Instant Video Models: Universal Adapters for Stabilizing Image-Based Networks
Matthew Dutson, Nathan Labiosa, Yin Li, Mohit Gupta
TL;DR
The paper tackles temporal instability in video inference by introducing universal, lightweight stabilization adapters that plug into pre-trained frame-based models without altering them. A unified accuracy-stability-robustness loss guides training, with theoretical bounds (oracle and collapse) to prevent over-smoothing or collapse. The approach uses EMA-based stabilizers, stabilization controllers, and optional spatial fusion to stabilize features and outputs across diverse tasks, improving robustness to temporal and transient corruptions. Empirical results across image enhancement, denoising, depth estimation, and segmentation demonstrate improved temporal consistency and resilience to corruptions and adverse conditions, with practical benefits for real-world video processing pipelines.
Abstract
When applied sequentially to video, frame-based networks often exhibit temporal inconsistency - for example, outputs that flicker between frames.

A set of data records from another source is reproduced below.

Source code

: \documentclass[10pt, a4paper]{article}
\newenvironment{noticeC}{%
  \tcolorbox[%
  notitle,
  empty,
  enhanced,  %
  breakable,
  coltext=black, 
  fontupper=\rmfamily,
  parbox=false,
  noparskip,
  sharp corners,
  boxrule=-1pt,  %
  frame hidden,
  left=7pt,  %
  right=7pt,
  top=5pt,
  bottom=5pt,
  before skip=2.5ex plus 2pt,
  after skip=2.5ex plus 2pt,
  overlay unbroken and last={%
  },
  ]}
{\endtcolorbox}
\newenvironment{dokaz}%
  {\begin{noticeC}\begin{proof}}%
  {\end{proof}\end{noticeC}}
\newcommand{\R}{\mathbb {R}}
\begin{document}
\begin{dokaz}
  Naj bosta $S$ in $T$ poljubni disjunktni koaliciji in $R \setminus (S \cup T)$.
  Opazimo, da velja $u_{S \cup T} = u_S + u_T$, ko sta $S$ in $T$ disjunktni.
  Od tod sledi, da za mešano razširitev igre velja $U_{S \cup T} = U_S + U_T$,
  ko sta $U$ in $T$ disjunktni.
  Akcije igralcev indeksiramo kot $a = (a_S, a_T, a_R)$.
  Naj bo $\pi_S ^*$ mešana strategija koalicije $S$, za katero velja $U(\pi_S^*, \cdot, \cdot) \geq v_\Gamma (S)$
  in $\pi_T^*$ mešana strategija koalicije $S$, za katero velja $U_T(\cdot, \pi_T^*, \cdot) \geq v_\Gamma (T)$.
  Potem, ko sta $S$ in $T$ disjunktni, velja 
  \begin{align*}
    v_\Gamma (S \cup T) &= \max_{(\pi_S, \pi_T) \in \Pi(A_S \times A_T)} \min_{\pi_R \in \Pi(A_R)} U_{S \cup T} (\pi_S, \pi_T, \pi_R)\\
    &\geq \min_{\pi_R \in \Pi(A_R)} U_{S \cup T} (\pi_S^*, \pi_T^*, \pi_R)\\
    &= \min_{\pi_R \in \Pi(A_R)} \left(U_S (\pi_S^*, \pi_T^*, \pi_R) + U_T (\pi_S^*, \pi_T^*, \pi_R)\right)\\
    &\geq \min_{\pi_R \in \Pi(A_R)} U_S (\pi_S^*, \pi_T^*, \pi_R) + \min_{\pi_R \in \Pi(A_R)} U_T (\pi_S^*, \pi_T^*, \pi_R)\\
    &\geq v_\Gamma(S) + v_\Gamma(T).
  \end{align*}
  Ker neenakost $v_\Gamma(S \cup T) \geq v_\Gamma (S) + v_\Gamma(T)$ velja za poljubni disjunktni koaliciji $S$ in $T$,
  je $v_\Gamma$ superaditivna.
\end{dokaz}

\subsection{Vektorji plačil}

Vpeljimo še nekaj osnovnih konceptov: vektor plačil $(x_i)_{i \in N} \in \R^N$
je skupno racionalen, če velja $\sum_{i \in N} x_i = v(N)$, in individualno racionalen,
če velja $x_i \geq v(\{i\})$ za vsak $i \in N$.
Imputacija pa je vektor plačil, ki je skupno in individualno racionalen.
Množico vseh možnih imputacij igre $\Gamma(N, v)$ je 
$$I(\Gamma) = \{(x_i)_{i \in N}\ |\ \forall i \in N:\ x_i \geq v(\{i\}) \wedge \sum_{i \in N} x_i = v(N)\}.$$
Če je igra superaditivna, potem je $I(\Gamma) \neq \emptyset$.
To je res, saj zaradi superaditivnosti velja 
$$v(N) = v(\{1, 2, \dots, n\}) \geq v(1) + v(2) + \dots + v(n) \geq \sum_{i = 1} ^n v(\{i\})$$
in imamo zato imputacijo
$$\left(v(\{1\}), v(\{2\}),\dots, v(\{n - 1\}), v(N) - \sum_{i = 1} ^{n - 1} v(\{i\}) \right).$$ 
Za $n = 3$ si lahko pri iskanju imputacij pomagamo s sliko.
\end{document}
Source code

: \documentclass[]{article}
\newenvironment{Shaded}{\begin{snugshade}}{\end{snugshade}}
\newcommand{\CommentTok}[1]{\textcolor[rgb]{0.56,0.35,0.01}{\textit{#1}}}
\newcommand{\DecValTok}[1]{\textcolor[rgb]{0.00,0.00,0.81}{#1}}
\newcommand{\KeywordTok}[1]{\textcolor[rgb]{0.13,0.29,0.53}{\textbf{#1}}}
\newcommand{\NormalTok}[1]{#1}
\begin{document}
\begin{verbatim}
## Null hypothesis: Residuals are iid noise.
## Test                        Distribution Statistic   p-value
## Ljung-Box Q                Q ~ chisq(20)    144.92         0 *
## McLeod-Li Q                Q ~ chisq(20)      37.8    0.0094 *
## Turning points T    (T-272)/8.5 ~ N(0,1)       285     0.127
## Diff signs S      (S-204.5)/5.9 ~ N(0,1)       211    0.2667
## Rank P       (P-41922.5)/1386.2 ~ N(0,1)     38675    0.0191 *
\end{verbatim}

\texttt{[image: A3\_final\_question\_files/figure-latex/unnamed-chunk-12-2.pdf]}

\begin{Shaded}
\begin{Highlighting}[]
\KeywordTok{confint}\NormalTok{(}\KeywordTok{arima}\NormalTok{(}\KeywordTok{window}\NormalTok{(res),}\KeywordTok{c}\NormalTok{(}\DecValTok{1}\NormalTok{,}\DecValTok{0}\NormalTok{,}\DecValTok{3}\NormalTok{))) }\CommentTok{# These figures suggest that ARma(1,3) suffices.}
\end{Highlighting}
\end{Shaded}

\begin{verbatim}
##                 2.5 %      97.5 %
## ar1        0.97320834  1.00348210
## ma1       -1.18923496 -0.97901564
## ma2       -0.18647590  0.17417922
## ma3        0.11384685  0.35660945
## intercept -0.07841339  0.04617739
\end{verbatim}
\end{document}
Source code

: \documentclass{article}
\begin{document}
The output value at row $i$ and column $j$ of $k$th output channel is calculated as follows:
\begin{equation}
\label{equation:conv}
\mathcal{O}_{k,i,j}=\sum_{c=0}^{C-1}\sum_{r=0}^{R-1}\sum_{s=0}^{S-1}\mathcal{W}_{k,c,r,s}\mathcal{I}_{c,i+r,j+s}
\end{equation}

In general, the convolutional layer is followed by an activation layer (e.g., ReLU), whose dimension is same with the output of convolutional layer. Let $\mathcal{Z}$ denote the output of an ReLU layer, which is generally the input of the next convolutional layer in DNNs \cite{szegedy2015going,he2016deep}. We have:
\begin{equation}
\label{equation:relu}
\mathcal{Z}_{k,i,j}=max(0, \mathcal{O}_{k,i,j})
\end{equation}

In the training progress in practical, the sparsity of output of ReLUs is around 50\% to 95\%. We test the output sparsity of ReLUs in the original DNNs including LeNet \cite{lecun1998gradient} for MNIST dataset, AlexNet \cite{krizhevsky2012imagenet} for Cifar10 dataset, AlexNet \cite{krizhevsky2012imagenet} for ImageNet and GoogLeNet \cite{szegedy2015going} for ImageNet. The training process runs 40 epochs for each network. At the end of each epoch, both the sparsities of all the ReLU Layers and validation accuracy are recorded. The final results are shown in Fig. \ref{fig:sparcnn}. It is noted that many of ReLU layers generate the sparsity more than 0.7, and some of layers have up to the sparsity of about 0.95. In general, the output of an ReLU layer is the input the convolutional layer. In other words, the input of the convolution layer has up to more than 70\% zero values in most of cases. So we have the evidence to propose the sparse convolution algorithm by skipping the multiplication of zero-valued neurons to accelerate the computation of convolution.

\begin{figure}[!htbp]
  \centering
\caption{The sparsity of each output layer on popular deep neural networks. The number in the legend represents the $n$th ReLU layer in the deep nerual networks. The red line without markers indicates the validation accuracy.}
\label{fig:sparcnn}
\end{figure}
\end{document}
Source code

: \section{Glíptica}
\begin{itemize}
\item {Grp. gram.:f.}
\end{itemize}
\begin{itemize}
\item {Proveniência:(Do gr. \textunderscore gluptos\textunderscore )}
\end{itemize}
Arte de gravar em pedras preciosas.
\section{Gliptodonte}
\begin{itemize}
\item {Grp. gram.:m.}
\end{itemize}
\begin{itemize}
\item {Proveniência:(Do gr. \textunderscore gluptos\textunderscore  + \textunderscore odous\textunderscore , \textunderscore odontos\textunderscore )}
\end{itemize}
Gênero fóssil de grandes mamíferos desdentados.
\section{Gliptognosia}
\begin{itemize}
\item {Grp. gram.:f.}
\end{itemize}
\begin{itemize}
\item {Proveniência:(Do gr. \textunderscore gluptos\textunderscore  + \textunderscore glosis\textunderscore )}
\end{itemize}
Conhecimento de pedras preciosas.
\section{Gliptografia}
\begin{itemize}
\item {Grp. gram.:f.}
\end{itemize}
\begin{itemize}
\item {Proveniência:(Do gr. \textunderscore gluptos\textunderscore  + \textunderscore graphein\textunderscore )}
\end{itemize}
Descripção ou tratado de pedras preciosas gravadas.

This problem is amplified when the network inputs contain time-varying corruptions. In this work, we introduce a general approach for adapting frame-based models for stable and robust inference on video. We describe a class of stability adapters that can be inserted into virtually any architecture and a resource-efficient training process that can be performed with a frozen base network. We introduce a unified conceptual framework for describing temporal stability and corruption robustness, centered on a proposed accuracy-stability-robustness loss. By analyzing the theoretical properties of this loss, we identify the conditions where it produces well-behaved stabilizer training. Our experiments validate our approach on several vision tasks including denoising (NAFNet), image enhancement (HDRNet), monocular depth (Depth Anything v2), and semantic segmentation (DeepLabv3+). Our method improves temporal stability and robustness against a range of image corruptions (including compression artifacts, noise, and adverse weather), while preserving or improving the quality of predictions.